Den betroffenen Frauen hielt Mas indes vor, sie würden nur "wegen der Kohle" gegen ihn klagen. Dabei ist völlig unklar, wer die Opfer entschädigen soll, denn PIP ist seit 2010 pleite.

Umstritten ist zudem, wie gesundheitsschädlich die PIP-Einlagen sind. Seit Ende 2011 riefen zwar die Gesundheitsbehörden mehrerer Länder die betroffenen Frauen auf, sich die Einlagen vorsichtshalber herausoperieren zu lassen. Klar ist auch, dass die Billig-Einlagen von PIP deutlich häufiger rissen als andere Implantate. Sie werden von Opfern und Staatsanwaltschaft auch für Entzündungen verantwortlich gemacht. Ob sie aber womöglich sogar Krebsfälle auslösten, ist nicht bewiesen.
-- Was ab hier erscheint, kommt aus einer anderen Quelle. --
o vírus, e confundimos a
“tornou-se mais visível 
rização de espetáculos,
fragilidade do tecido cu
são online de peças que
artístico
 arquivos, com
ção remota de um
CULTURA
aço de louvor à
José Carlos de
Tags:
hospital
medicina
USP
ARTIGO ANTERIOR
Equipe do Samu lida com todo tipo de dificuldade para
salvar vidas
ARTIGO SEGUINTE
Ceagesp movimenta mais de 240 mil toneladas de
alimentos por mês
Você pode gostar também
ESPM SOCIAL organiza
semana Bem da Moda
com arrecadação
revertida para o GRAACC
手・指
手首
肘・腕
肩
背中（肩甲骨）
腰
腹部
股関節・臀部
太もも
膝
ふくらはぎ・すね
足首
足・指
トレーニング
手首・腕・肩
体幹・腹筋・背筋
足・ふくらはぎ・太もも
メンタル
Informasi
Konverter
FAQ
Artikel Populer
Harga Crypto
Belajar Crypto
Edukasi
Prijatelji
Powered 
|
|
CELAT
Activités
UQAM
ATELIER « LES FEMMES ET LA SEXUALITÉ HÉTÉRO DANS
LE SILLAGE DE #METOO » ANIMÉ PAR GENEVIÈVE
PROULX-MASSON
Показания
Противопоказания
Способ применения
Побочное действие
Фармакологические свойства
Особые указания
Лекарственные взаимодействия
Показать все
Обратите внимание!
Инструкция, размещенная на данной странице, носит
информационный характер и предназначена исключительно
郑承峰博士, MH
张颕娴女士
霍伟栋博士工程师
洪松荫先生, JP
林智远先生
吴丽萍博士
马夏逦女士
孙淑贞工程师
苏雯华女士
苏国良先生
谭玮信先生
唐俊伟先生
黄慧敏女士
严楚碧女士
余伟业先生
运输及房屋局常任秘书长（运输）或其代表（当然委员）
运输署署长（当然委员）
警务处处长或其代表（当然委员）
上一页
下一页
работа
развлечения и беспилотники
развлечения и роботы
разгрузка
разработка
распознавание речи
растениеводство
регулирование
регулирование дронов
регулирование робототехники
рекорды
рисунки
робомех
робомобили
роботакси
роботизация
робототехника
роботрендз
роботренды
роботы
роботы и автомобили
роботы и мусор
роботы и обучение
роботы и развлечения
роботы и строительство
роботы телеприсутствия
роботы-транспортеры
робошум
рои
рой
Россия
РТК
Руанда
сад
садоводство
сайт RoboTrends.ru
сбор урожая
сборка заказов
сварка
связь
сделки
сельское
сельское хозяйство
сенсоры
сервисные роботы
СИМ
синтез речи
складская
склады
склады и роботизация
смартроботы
Mas bestreitet, dass seine Produkte gesundheitsschädlich sind.

Im bisher einzigen Urteil in Deutschland zum PIP-Skandal war eine Frau im März mit der Forderung nach einem Schmerzensgeld von 100.000 Euro gescheitert. Das Landgericht Frankenthal in Rheinland-Pfalz befand in einem Zivilprozess, nötig sei der Nachweis gesundheitlicher Schädigungen. Die Klägerin hatte sich die Polster nach einer Operation wegen Krebsverdachts einsetzen lassen.